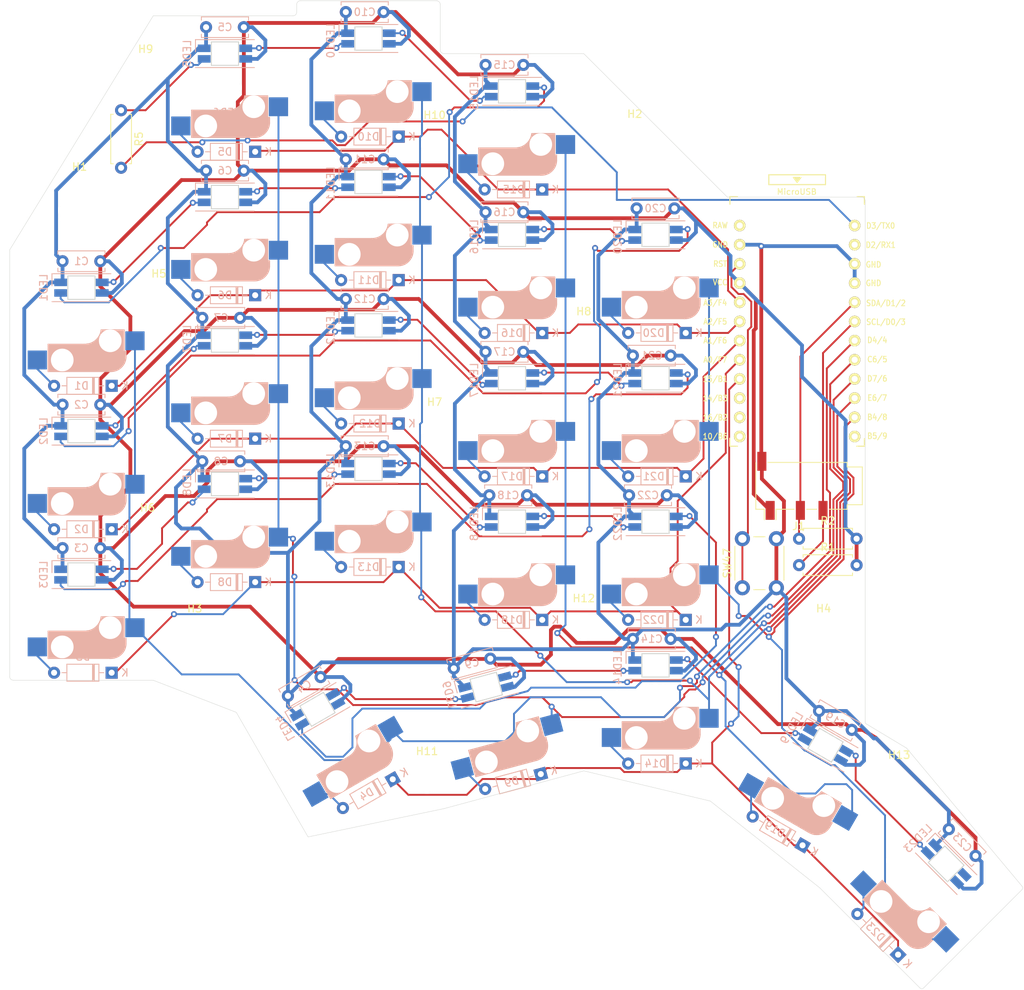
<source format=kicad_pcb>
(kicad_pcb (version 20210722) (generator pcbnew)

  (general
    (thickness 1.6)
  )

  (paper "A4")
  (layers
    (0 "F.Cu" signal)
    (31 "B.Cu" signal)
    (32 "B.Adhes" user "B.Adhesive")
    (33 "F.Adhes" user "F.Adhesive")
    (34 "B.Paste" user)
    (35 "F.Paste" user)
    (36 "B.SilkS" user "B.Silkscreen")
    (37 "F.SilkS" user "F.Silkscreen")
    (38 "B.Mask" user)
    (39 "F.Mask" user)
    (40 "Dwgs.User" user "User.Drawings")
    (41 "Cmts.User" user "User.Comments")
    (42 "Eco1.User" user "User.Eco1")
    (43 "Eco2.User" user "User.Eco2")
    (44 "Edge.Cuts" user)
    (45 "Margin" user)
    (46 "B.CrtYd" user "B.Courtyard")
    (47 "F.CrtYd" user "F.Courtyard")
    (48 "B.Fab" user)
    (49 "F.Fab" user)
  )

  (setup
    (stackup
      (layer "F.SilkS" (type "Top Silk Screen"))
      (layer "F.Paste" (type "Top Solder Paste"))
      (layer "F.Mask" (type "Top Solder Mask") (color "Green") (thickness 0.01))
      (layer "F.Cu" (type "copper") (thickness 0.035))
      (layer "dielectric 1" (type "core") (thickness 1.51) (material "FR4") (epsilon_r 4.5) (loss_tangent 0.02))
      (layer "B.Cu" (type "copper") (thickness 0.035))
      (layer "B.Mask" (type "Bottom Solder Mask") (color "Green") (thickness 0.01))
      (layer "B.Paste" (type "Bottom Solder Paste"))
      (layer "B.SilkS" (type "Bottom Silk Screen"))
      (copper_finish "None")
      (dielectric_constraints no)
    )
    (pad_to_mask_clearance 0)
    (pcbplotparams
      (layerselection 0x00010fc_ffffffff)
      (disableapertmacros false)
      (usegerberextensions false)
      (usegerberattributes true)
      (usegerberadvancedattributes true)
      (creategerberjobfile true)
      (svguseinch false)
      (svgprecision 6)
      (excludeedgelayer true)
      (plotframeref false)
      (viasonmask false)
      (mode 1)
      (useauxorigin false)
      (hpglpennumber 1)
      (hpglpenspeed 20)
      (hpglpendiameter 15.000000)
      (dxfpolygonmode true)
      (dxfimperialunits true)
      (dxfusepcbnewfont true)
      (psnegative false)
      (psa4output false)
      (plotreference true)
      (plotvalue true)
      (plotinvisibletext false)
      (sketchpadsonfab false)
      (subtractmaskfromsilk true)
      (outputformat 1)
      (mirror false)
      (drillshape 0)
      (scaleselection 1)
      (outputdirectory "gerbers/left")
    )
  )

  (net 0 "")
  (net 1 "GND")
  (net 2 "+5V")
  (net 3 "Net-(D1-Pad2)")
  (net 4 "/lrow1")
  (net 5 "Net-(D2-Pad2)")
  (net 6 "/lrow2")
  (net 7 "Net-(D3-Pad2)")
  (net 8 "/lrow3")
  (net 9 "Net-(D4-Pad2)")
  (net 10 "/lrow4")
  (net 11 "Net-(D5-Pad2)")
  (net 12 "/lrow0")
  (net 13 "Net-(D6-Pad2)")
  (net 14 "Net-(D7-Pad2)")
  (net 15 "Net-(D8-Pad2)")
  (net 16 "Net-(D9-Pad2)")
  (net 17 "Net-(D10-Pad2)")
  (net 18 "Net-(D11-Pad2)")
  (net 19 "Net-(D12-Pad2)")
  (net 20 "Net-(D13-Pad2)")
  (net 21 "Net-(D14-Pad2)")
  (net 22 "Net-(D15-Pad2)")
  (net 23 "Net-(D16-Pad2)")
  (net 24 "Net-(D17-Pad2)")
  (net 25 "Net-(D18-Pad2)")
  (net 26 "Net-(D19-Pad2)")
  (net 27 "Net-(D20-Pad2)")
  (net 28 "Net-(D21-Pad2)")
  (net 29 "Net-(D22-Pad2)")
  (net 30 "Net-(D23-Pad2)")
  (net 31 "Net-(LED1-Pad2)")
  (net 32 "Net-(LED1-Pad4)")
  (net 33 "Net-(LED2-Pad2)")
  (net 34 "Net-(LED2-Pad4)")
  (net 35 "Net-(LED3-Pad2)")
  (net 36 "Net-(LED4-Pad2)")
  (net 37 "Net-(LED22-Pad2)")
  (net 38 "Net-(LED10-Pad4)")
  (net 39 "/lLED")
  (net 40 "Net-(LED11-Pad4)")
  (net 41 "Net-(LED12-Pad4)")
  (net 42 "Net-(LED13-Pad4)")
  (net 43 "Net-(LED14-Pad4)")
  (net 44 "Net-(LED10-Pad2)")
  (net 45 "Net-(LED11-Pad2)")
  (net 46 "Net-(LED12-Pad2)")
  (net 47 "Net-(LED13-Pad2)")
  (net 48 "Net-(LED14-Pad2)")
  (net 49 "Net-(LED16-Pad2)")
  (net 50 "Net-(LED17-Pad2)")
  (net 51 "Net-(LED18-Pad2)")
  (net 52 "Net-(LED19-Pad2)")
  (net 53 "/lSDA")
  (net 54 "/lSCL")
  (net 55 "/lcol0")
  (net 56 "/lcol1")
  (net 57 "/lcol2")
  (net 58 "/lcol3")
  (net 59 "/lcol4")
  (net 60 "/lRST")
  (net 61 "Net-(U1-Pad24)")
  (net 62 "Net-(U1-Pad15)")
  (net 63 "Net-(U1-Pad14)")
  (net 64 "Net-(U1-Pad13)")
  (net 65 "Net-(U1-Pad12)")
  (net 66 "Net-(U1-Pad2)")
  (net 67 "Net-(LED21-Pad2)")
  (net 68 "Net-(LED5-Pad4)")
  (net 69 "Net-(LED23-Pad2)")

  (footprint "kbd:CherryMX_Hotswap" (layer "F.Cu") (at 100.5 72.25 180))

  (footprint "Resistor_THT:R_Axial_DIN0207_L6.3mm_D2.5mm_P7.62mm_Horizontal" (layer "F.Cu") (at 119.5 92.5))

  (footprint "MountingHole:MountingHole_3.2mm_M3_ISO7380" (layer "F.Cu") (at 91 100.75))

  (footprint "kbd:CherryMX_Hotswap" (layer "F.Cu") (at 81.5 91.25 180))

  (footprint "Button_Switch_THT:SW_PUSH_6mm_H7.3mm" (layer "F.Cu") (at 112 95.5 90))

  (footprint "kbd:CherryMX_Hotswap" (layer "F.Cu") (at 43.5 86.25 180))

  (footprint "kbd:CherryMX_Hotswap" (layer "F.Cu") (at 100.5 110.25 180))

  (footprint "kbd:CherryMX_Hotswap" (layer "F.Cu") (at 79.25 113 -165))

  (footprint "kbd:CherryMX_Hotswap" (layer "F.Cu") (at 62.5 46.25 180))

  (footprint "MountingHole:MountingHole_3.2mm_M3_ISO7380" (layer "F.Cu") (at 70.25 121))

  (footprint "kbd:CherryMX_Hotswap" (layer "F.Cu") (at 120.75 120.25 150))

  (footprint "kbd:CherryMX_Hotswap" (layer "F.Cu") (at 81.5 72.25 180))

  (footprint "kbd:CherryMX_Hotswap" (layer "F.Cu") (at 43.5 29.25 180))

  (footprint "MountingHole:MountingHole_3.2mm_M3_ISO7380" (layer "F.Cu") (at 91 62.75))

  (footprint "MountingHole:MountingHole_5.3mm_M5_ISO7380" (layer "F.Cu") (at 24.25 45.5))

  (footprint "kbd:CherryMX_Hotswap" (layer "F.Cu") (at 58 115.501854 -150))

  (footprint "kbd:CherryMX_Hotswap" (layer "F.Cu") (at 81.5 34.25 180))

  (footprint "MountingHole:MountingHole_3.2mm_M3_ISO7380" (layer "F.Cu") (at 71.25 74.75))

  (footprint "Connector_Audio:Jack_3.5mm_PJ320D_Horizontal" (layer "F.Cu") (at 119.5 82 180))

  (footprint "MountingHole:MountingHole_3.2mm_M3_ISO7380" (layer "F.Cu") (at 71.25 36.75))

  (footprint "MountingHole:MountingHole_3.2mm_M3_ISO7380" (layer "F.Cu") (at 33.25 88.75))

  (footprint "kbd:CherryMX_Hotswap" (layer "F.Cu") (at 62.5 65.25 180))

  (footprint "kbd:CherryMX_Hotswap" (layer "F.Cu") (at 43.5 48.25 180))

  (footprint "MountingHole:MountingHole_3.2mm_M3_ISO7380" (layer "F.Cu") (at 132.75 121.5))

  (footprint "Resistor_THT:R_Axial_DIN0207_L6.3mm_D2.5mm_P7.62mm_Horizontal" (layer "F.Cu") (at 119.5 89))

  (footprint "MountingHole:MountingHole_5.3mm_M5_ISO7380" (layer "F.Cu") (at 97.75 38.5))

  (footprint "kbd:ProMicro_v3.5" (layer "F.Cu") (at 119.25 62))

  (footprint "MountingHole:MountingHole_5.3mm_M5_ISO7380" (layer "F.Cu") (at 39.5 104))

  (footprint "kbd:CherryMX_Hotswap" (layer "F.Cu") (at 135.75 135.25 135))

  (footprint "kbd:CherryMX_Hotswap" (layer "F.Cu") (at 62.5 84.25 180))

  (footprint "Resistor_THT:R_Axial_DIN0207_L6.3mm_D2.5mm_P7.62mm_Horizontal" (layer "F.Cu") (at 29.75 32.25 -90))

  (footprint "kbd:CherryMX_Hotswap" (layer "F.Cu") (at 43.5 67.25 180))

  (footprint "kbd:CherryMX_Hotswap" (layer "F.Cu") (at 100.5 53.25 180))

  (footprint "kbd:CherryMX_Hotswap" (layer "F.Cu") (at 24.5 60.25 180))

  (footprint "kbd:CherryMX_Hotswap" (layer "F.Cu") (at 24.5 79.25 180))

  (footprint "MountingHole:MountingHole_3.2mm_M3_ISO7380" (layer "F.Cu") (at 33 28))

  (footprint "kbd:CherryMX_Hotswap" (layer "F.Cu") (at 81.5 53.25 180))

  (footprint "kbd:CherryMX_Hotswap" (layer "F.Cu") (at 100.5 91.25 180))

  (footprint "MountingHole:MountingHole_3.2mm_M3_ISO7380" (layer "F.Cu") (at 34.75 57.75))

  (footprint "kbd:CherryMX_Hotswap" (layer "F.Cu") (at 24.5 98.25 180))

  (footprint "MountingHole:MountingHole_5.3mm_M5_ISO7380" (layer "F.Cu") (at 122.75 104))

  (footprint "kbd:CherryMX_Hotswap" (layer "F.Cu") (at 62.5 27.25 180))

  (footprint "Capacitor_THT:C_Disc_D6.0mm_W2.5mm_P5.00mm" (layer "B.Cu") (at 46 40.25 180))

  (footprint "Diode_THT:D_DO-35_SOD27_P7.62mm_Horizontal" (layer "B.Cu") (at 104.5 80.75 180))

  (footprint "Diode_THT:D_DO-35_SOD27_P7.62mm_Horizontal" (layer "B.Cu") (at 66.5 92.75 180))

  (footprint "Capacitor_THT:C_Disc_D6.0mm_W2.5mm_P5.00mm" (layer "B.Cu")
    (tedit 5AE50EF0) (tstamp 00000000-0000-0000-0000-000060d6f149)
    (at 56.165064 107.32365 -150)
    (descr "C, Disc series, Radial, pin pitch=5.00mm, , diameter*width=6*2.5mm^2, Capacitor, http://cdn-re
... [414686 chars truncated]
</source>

━━━━━━━━━━━━━━━━━━━━

[Written task]: Filter the data above down to lines with the word "Paste", and copy them.

[Task response]:
    (34 "B.Paste" user)
    (35 "F.Paste" user)
      (layer "F.Paste" (type "Top Solder Paste"))
      (layer "B.Paste" (type "Bottom Solder Paste"))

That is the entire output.